Ullman and McKeown were married at his Los Angeles home in 1983. In 1986, she got her show on Fox. Jim Brooks was the producer, Paula Abdul was the choreographer and Matt Groening was hired to do a 30-second cartoon called The Simpsons, which aired between the comedy sketches and the commercials.
Though The Tracey Ullman Show won several Emmys over the course of its four-season run, Fox’s biggest commercial success was the spin-off of The Simpsons. In 1992, two years after her show was canceled, Ullman successfully sued the network for a piece of the cartoon’s profits. She continues to accrue royalties, although she denies reports that she’s made 70 million pounds (about $140 million) from it. “I own a little piece of it,” she says. In 1995, she moved to HBO, where her show Tracey Takes On won four Emmys over the course of its three seasons.
For her latest, Ullman says she wanted to do something a little different. Her citizenship in the United States had come through and she wanted to celebrate it. “It’s the final barrier to political satire,” she says. “You can really comment on a place if you’re part of it.”
Moreover, the presidential campaign was in full swing, providing lots of material. “It’s fascinating to me, because in England we don’t have campaign contributions, we don’t have primary elections. Rupert Murdoch just decides.”

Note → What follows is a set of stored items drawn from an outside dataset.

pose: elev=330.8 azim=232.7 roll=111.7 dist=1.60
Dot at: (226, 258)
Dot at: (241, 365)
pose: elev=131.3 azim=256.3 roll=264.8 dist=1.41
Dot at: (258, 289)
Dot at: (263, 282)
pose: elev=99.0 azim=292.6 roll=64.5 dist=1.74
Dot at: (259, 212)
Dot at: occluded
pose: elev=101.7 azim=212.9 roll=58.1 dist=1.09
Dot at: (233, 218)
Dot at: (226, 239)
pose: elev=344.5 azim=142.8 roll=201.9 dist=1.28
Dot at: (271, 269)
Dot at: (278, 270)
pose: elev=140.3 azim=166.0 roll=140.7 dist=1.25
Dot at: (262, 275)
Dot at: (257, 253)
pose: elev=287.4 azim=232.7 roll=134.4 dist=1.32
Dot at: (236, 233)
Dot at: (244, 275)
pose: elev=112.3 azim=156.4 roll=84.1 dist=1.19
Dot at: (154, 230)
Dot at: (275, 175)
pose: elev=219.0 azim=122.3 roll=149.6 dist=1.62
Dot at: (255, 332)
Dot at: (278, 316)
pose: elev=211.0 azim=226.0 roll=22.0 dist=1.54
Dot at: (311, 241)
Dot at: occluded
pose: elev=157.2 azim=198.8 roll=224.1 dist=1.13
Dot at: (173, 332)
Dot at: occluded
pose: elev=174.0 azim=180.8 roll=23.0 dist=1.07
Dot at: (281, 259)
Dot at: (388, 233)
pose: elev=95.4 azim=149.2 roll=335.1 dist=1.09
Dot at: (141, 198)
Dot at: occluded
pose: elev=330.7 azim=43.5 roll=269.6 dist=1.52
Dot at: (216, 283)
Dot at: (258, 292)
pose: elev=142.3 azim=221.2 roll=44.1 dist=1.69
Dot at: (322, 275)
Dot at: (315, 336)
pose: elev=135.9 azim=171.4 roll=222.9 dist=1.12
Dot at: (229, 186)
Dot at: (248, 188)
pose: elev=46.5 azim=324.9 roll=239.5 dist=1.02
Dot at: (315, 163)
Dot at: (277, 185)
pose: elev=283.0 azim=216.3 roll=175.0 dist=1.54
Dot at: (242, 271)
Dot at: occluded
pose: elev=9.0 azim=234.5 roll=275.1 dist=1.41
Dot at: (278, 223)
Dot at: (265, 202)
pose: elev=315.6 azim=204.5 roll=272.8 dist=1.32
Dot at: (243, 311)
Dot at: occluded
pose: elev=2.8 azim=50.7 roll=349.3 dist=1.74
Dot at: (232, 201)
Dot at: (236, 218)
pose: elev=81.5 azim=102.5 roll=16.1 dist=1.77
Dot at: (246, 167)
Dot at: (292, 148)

At the same time, she felt the seven-minute sketches for which she’s known wouldn’t work in today’s ADD environment. “It’s got a sort of YouTube feel,” she explains of State of The Union. “People’s attention spans are just frighteningly short.”
Ullman’s a little worried some of her subjects may have longer memories.
It’s hard to imagine Nancy Pelosi cracking a smile at all, much less about the fact that Ullman plays the senator getting Botox before a session in Congress. “Can I get a little on the crow’s feet?” she asks in the segment. “I’m going to Iraq and I want it to last.”
But Huffington professes to have no issues with being a source of material for her friend. “She didn’t need my permission,” she says. “So many people have done impersonations of me, and so many of them are amateurs, so it’s great to finally be done by a professional. She does a great impersonation of me.”